The plaintiffs, Filipino migrant workers, helped build five stadiums in Qatar, allegedly under conditions that constituted forced labor. The defendant companies, a U.S. engineering firm and its subsidiaries, were not the contractors. Rather, the defendants were hired to manage the contractors and to ensure that they followed proper labor standards...

... The TVPRA was first enacted in 2000, adding crimes of forced labor, human trafficking, and sex trafficking to a chapter of the federal criminal code with various slavery offenses. In 2003, Congress created a civil cause of action, allowing victims of the three new crimes to sue perpetrators for damages...

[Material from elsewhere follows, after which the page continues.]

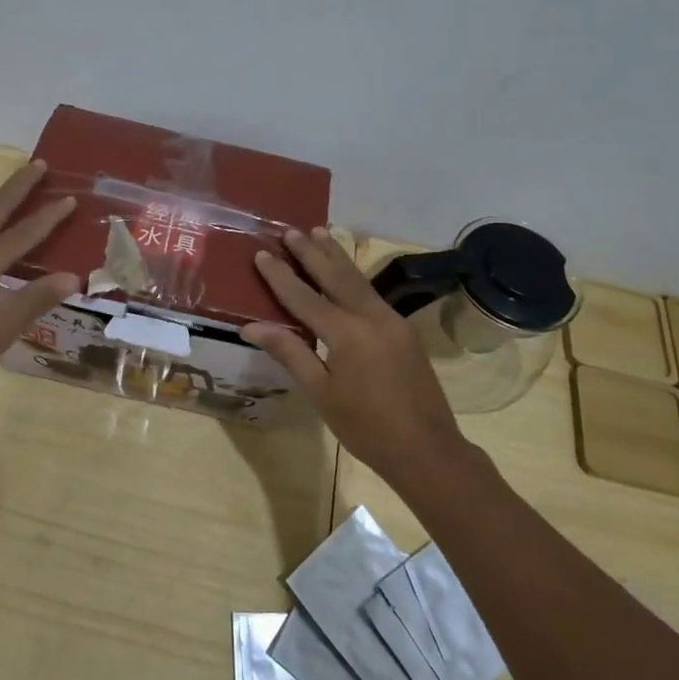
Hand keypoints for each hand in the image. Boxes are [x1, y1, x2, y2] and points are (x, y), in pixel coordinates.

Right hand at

...Congress expanded the extraterritorial application of the TVPRA, expressly providing in § 1596(a) that six of its criminal offenses, including slavery, forced labor, human trafficking, and sex trafficking apply extraterritorially when “an alleged offender” is a U.S. national, U.S. permanent resident, or otherwise present in the United States...

...Judge Chung dismissed some of the defendants for lack of personal jurisdiction and some of the claims as impermissibly extraterritorial. But critically, he allowed claims for benefiting from forced labor under § 1589(b) to move forward against some defendants...

... The TVPRA covers only some kinds of human rights claims. But human trafficking and forced labor remain significant problems around the world. By allowing civil claims against companies in the United States that knowingly benefit from forced labor abroad, the TVPRA provides a powerful tool for corporate accountability in this important area.